France : scènes de guérilla entre Tchétchènes et Maghrébins à Dijon

La ville française de Dijon est au centre de tensions communautaristes, ces quatre derniers jours, opposant des gangs tchétchènes et maghrébins.

À l’origine du conflit, l’agression suspectée d’un jeune homme tchétchène de 16 ans, par des personnes d’origine maghrébine, ceci a entraîné une grande mobilisation des membres de la communauté tchétchène dans une expédition punitive.

 

 

 

 

« Nous étions une centaine [dans la nuit de vendredi à samedi], venus de toute la France, mais aussi de Belgique et d’Allemagne (…).

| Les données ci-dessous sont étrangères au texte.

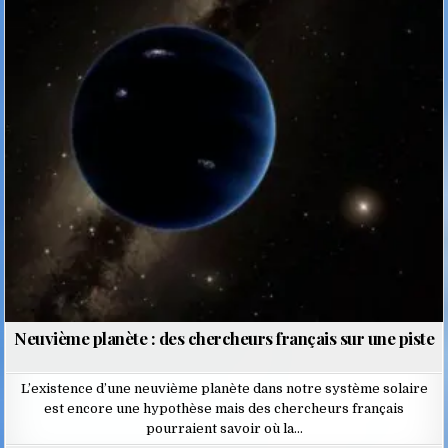
Posted
in
Neuvième planète : des chercheurs français sur une piste
L’existence d’une neuvième planète dans notre système solaire
est encore une hypothèse mais des chercheurs français
pourraient savoir où la…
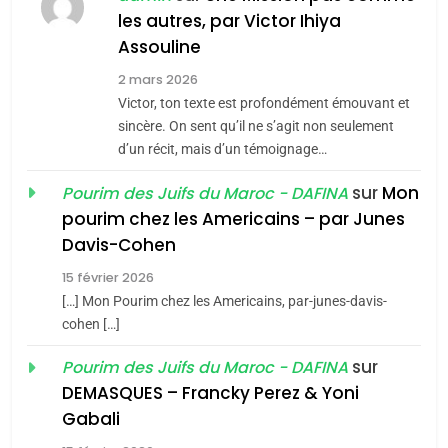
MA JUDAÏTE par Thérèse
les autres, par Victor Ihiya
ISRAÉL
JUDAISME
Assouline
Zrihen-Dvir
7
2 mars 2026
CE QUI NOUS MANQUE –
Victor, ton texte est profondément émouvant et
Jacques Hadida
sincère. On sent qu’il ne s’agit non seulement
d’un récit, mais d’un témoignage…
JUDAISME
sur
Mon
Pourim des Juifs du Maroc - DAFINA
8
pourim chez les Americains – par Junes
Maroc : Les amandes de
Davis-Cohen
Tafraout, le miel de Tadla
15 février 2026
Azilal consacrés produits
DAFINA
MAROC
[…] Mon Pourim chez les Americains, par-junes-davis-
du terroir
cohen […]
1
Oeil ravageur – Vanessa
sur
Pourim des Juifs du Maroc - DAFINA
De Loya Stauber
DEMASQUES – Francky Perez & Yoni
5
Gabali
CINEMA
ISRAÉL
2025, l’année la plus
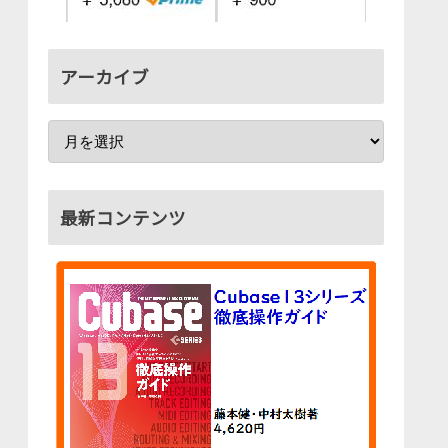
アーカイブ
最新コンテンツ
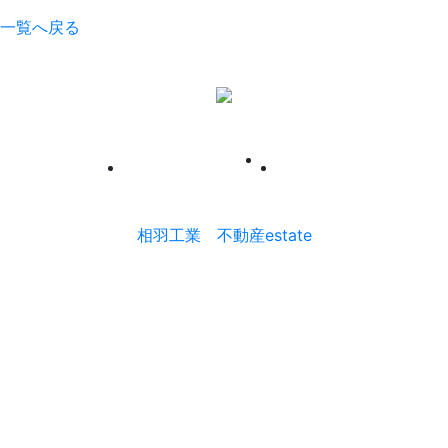
一覧へ戻る
0277-74-3007
|
PRIVACY POLICY
CONTACT
相羽工業
不動産estate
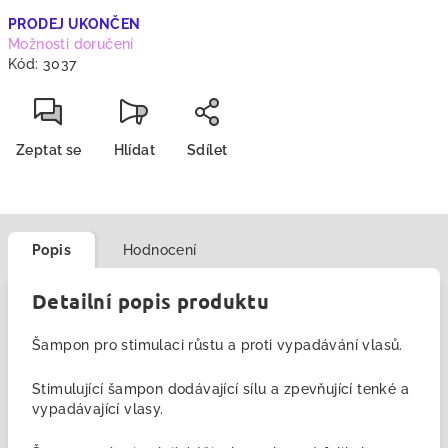
cena:
PRODEJ UKONČEN
Možnosti doručení
Kód:
3037
Zeptat se
Hlídat
Sdílet
Popis
Hodnocení
Detailní popis produktu
Šampon pro stimulaci růstu a proti vypadávání vlasů.
Stimulující šampon dodávající sílu a zpevňující tenké a
vypadávající vlasy.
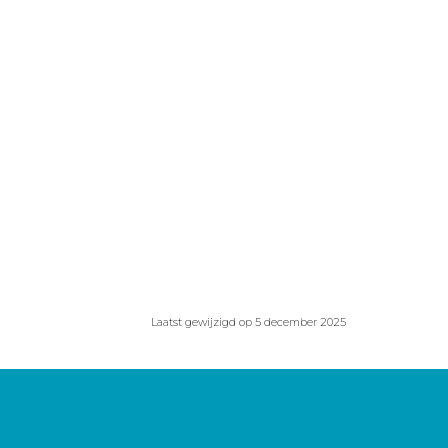
Laatst gewijzigd op 5 december 2025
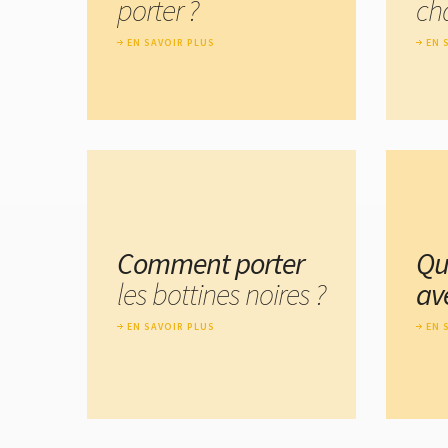
porter ?
ch
EN SAVOIR PLUS
EN 
Comment porter
Qu
les bottines noires ?
av
EN SAVOIR PLUS
EN 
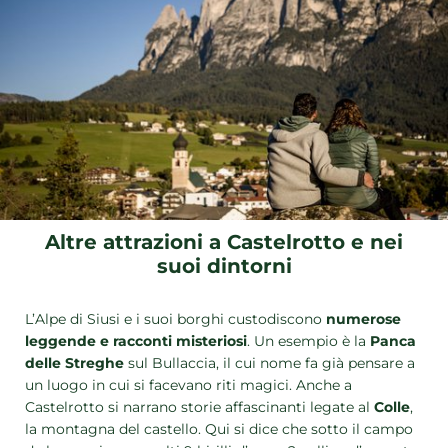
Altre attrazioni a Castelrotto e nei
suoi dintorni
L’Alpe di Siusi e i suoi borghi custodiscono
numerose
leggende e racconti misteriosi
. Un esempio è la
Panca
delle Streghe
sul Bullaccia, il cui nome fa già pensare a
un luogo in cui si facevano riti magici. Anche a
Castelrotto si narrano storie affascinanti legate al
Colle
,
la montagna del castello. Qui si dice che sotto il campo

Nous n’avons jamais eu l’intention de saccager la ville ni de nous en prendre à la population », a expliqué un Tchétchène cité par Le Monde, confirmant que l’expédition visait à venger un « jeune de 16 ans », membre de la communauté tchétchène, qui aurait été « agressé » par des dealers.

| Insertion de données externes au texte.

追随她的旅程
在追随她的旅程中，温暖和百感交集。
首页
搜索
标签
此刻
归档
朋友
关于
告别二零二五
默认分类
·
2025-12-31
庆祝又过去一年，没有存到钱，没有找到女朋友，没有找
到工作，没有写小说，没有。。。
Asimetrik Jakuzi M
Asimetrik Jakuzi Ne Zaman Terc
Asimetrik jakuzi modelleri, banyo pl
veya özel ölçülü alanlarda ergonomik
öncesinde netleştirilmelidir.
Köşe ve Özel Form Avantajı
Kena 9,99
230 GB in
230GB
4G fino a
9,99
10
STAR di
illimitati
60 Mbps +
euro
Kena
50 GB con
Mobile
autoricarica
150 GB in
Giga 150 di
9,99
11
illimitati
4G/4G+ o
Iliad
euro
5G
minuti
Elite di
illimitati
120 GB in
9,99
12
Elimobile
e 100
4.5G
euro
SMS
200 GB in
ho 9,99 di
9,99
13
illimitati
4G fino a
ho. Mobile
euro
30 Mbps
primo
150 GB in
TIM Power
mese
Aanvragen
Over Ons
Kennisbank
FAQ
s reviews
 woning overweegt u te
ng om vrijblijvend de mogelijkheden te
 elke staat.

« Il s’agit d’une dérive communautariste et raciste, avec une expédition punitive de Tchétchènes, une vengeance, sur des membres de la communauté maghrébine, qui auraient agressé un jeune homme, peut-être dans le cadre d’une affaire de trafic de drogues », a expliqué le procureur de Dijon Éric Mathais.

« Puisque la justice passe trop tard et que la police n’a pas les moyens de son action, la communauté tchétchène est venue faire respecter elle-même son droit », a déclaré le maire de Dijon, François Rebsamen. « On n’est plus en République quand ça se passe comme ça », a-t-il estimé sur les ondes de BFM TV.

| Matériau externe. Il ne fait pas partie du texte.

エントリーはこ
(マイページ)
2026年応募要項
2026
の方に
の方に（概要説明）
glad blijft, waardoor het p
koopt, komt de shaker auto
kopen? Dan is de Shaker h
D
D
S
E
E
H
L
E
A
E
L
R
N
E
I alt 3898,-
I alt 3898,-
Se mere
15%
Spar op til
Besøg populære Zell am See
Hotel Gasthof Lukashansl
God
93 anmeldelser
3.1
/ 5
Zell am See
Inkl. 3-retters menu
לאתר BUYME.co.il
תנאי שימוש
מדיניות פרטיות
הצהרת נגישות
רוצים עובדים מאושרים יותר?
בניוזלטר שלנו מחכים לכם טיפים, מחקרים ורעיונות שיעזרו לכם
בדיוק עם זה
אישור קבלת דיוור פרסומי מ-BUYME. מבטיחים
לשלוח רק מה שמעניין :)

 Emmanuel Macron réagit aux affrontements de Dijon

Dans ce contexte, le président français Emmanuel Macron a demandé au ministère de l’Intérieur d’expulser les Tchétchènes interpellés suite aux affrontements observés ces derniers jours à Dijon. Le secrétaire d’État auprès du ministre de l’Intérieur, Laurent Nuñez, a quant à lui promis « une réponse extrêmement ferme » des autorités, annonçant qu’il y aura ce mardi soir à Dijon « deux unités de force mobiles », soit près de 150 fonctionnaires ou militaires de la gendarmerie en plus des effectifs locaux.

« Je veux passer un message très clair aux voyous que nous avons vu exhiber des armes, aux individus qui sont venus commettre ici des violences à Dijon : notre réponse sera extrêmement ferme », a déclaré M. Nuñez en marge d’une visite à Dijon effectuée ce mardi.

« Notre pays sombre dans le chaos ! Que fait Christophe Castaner ? Des bandes se livrent une guerre ethnique, arme automatique à la main. Voilà, en toute clarté, la réalité de l’ensauvagement », a dénoncé pour sa part, hier lundi, Marine Le Pen, présidente du parti d’extrême droite Rassemblement national.